Background: Chemotherapy-induced peripheral neuropathy (CIPN) is a major dose-limiting side effect of several chemotherapeutic agents, often leading to treatment disruption. Furthermore, its clinical application is associated with peripheral neuropathy, which always impairs the patient\'s quality of life. Among all P2 receptors, P2Y6 receptor is expressed in rat dorsal spinal cord. However, the role of P2Y6 receptor in the rat CIPN model is still unclear. We evaluated the effect of intrathecal MRS2578 (selective P2Y6 receptor antagonist) on CIPN rats. Additionally, the expression level of P2Y6 receptor in spinal cord and DRG was assessed.

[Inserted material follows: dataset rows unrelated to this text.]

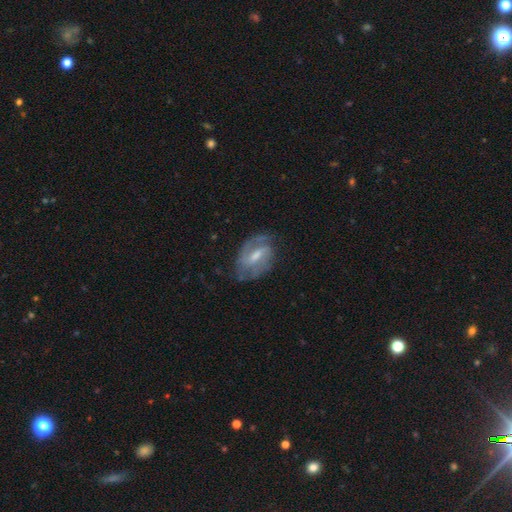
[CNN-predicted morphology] Smooth or featured? Predicted: featured or disk (p=0.82). Edge-on disk? Predicted: no (p=0.96). Bar? Predicted: weak (p=0.52). Spiral arms? Predicted: yes (p=0.93). Spiral winding? Predicted: medium (p=0.48). Spiral arm count? Predicted: 2 (p=0.78). Bulge size? Predicted: moderate (p=0.48). Merging? Predicted: none (p=0.71).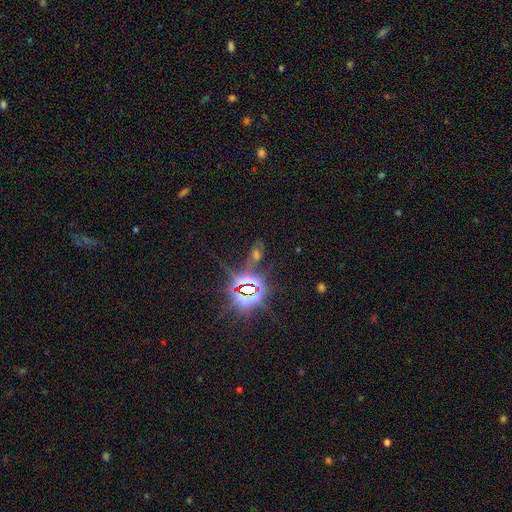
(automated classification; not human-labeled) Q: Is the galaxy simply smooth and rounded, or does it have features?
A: star or artifact — 72%.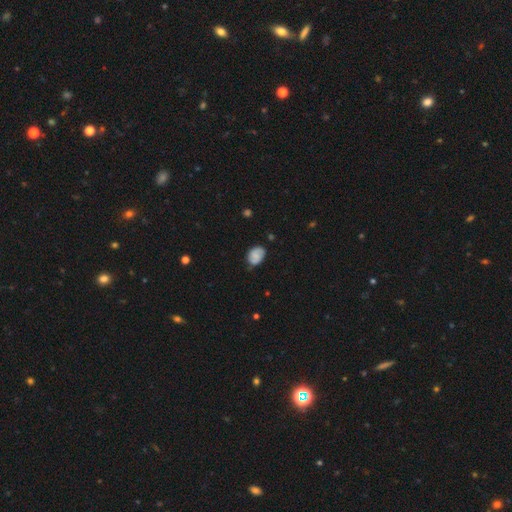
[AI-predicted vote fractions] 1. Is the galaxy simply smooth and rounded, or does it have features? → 63% smooth, 28% featured or disk, 9% star or artifact.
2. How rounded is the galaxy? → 74% in between, 25% round, 1% cigar-shaped.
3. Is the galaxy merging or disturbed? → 66% none, 26% minor disturbance, 5% major disturbance, 2% merger.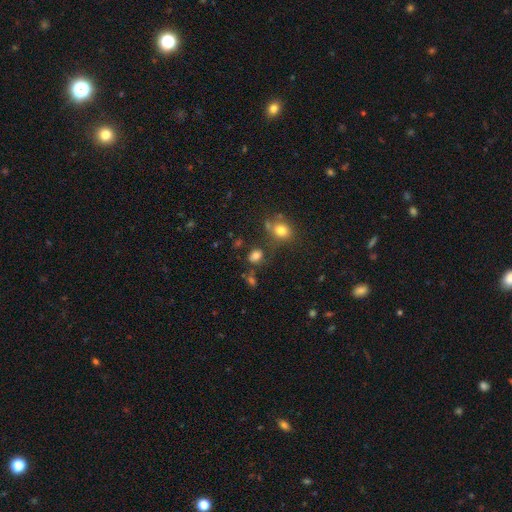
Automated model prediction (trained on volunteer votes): Overall: smooth (78%). How rounded: in between (56%; round 42%). Merging: none (69%).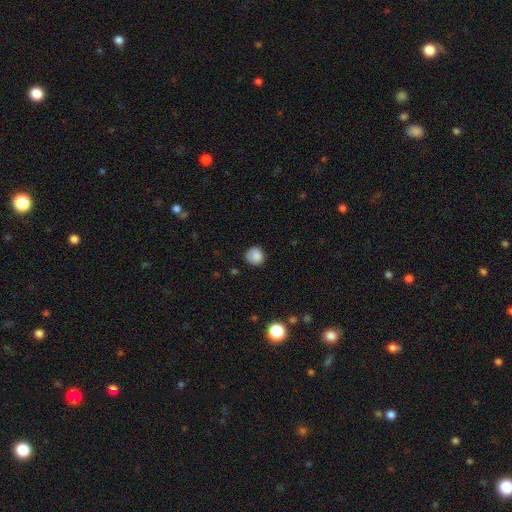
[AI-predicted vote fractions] This appears to be a smooth galaxy with no disk features (85%) that is round (89%). Merging: none (79%).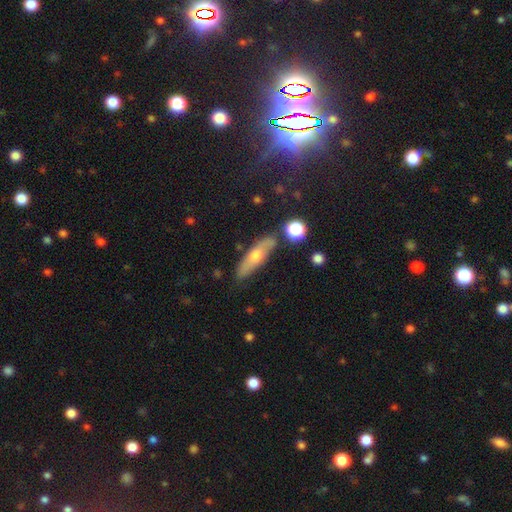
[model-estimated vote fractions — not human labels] This appears to be a smooth galaxy with no disk features (57%) that is cigar-shaped (61%). Merging: none (77%).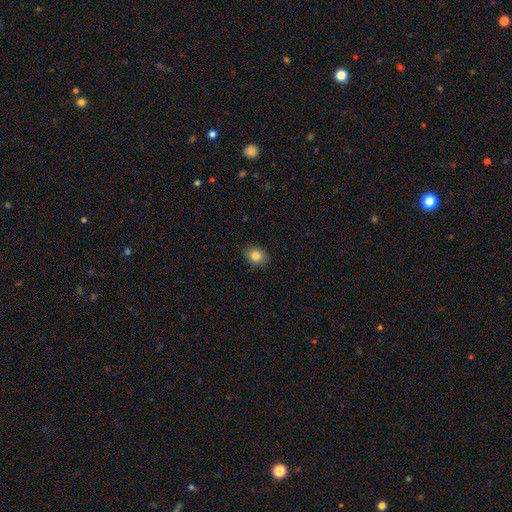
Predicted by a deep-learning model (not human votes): Morphology: type=smooth (84%); roundness=in between (52%); merging=none (89%).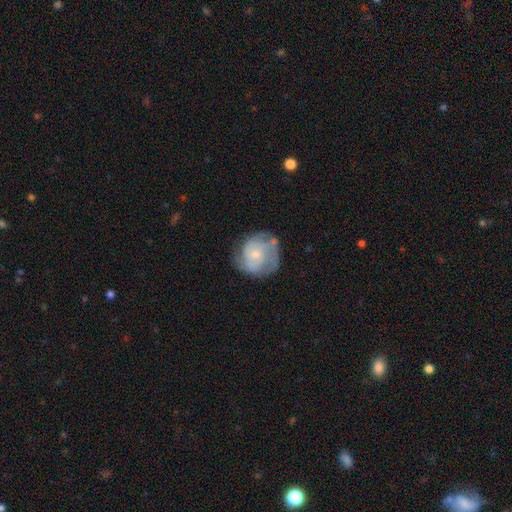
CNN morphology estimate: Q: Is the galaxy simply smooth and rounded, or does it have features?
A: featured or disk — 61%.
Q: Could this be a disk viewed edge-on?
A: no — 98%.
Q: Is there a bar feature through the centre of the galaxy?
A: no — 77%.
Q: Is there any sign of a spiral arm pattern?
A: yes — 77%.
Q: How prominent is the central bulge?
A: small — 60%.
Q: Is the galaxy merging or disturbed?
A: none — 59%.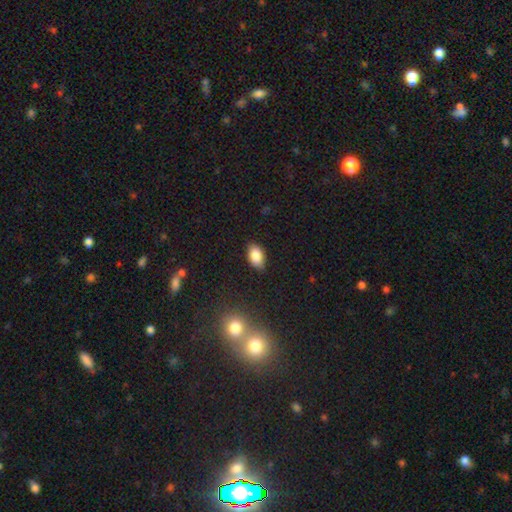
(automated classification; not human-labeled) Smooth or featured?
  - smooth: 85% *
  - star or artifact: 8%
  - featured or disk: 6%
How rounded?
  - in between: 91% *
  - round: 6%
  - cigar-shaped: 2%
Merging?
  - none: 83% *
  - minor disturbance: 13%
  - major disturbance: 2%
  - merger: 1%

Materials and methods: CIPN was induced by intraperitoneal cisplatin (2 mg/kg/day, 4 consecutive days). Subarachnoid intrathecal catheters were constructed and implanted for drug administration. The behavioral assay was performed to measure the paw withdrawal thresholds (PWT). In addition, the expression of P2Y6 receptor was examined using real time PCR.
Results: Intrathecal MRS2578 significantly increased the paw withdrawal thresholds in CIPN rats. Also, the expression level of P2Y6 receptor was little changed in the spinal cord and DRG of na and CIPN rats.
Conclusion: The P2Y6 receptor antagonist MRS2578 has antiallodynic effect in the CIPN rats. Therefore, it can be provided as a potential target in the treatment of CIPN.